Wile_E_Coyote · September 21, 2019, 5:31pm

Try:

h2->Chi2Test(hIs, "p")

and see the printed “Chi2” and “NDF” (note: “p_value = TMath::Prob(Chi2, NDF)”).

BTW. Try also your code with “nEventi = 2000” (so that the “Chi2” is of the same order as the “NDF”).

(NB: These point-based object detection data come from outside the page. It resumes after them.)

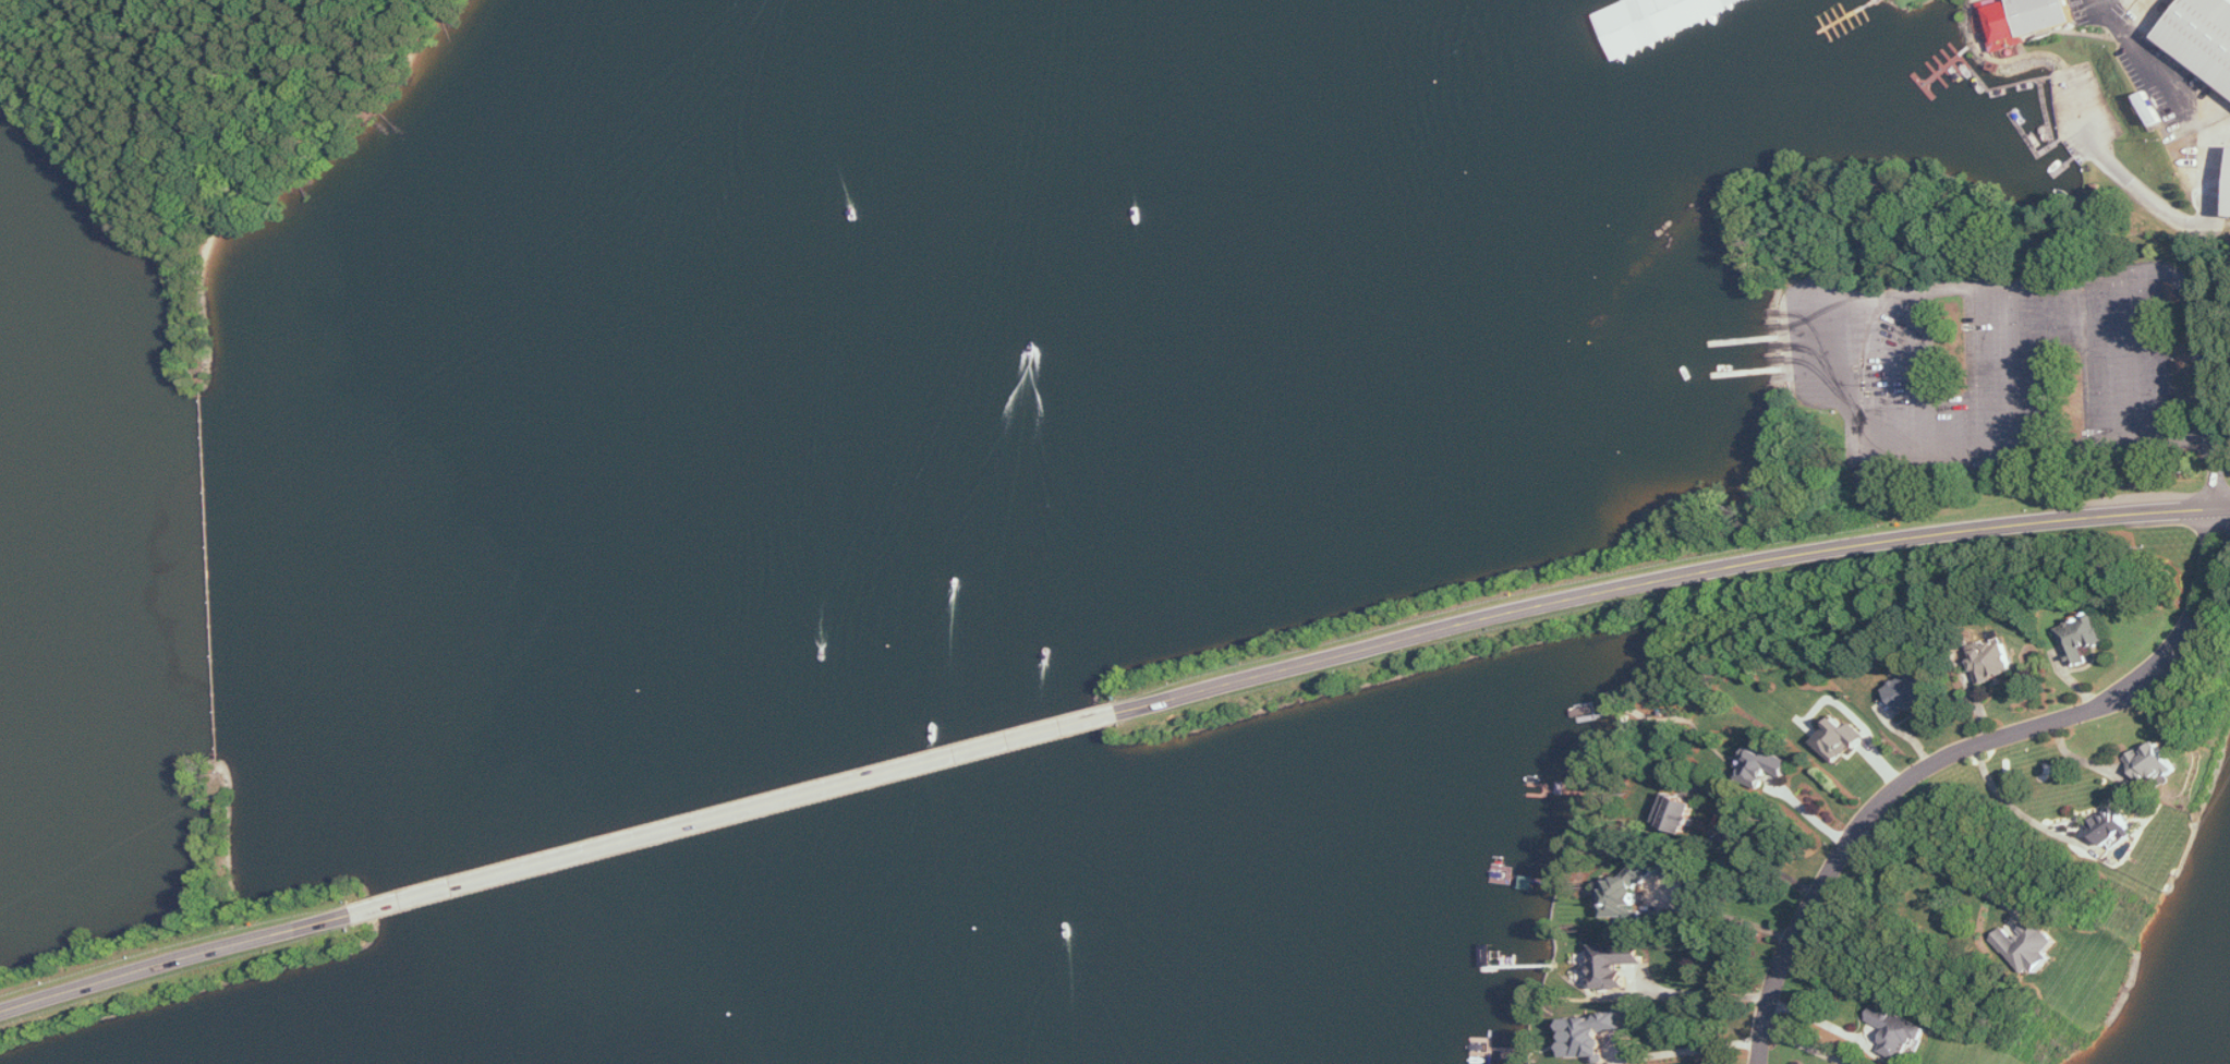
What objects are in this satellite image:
building: (2028, 20)
building: (2205, 37)
road: (2142, 52)
road: (2094, 276)
park: (1979, 336)
road: (1807, 357)
road: (2129, 358)
road: (2008, 368)
road: (1928, 375)
road: (1953, 456)
road: (2218, 473)
road: (2100, 518)
river: (794, 519)
road: (1546, 599)
building: (2083, 639)
building: (1993, 662)
building: (1911, 690)
road: (1871, 738)
building: (1840, 740)
road: (1966, 753)
road: (2083, 759)
building: (2151, 764)
building: (1767, 765)
road: (741, 811)
road: (2020, 811)
building: (1679, 814)
road: (1810, 815)
building: (2114, 830)
road: (1766, 863)
road: (1942, 869)
building: (1626, 893)
road: (1728, 918)
building: (2029, 947)
road: (175, 960)
building: (1614, 965)
road: (1707, 991)
road: (1824, 1021)
building: (1590, 1035)
building: (1902, 1037)
road: (1807, 1045)
road: (1693, 1051)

federica · September 21, 2019, 5:49pm

That gives me:

(base) federica@linux-zw39:~/Documents/Analisi Statistica/Esercizi> ./es3
Chi2 = 79841.965187, Prob = 0, NDF = 2499, igood = 0
Chi2 = 79804.633839, Prob = 0, NDF = 2499, igood = 0
Chi2 = 79313.182716, Prob = 0, NDF = 2499, igood = 0
Chi2 = 79414.662140, Prob = 0, NDF = 2499, igood = 0
Chi2 = 79102.339486, Prob = 0, NDF = 2499, igood = 0
Chi2 = 79812.175452, Prob = 0, NDF = 2499, igood = 0
Chi2 = 79799.729334, Prob = 0, NDF = 2499, igood = 0
Chi2 = 80281.372433, Prob = 0, NDF = 2499, igood = 0
Chi2 = 79487.649367, Prob = 0, NDF = 2499, igood = 0
Chi2 = 79270.217622, Prob = 0, NDF = 2499, igood = 0

federica · September 21, 2019, 5:55pm

And if decrease the number of event I get a p-value which is close to zero, like 10^(-3) - 10^{-4), but higher than zero. Thanks!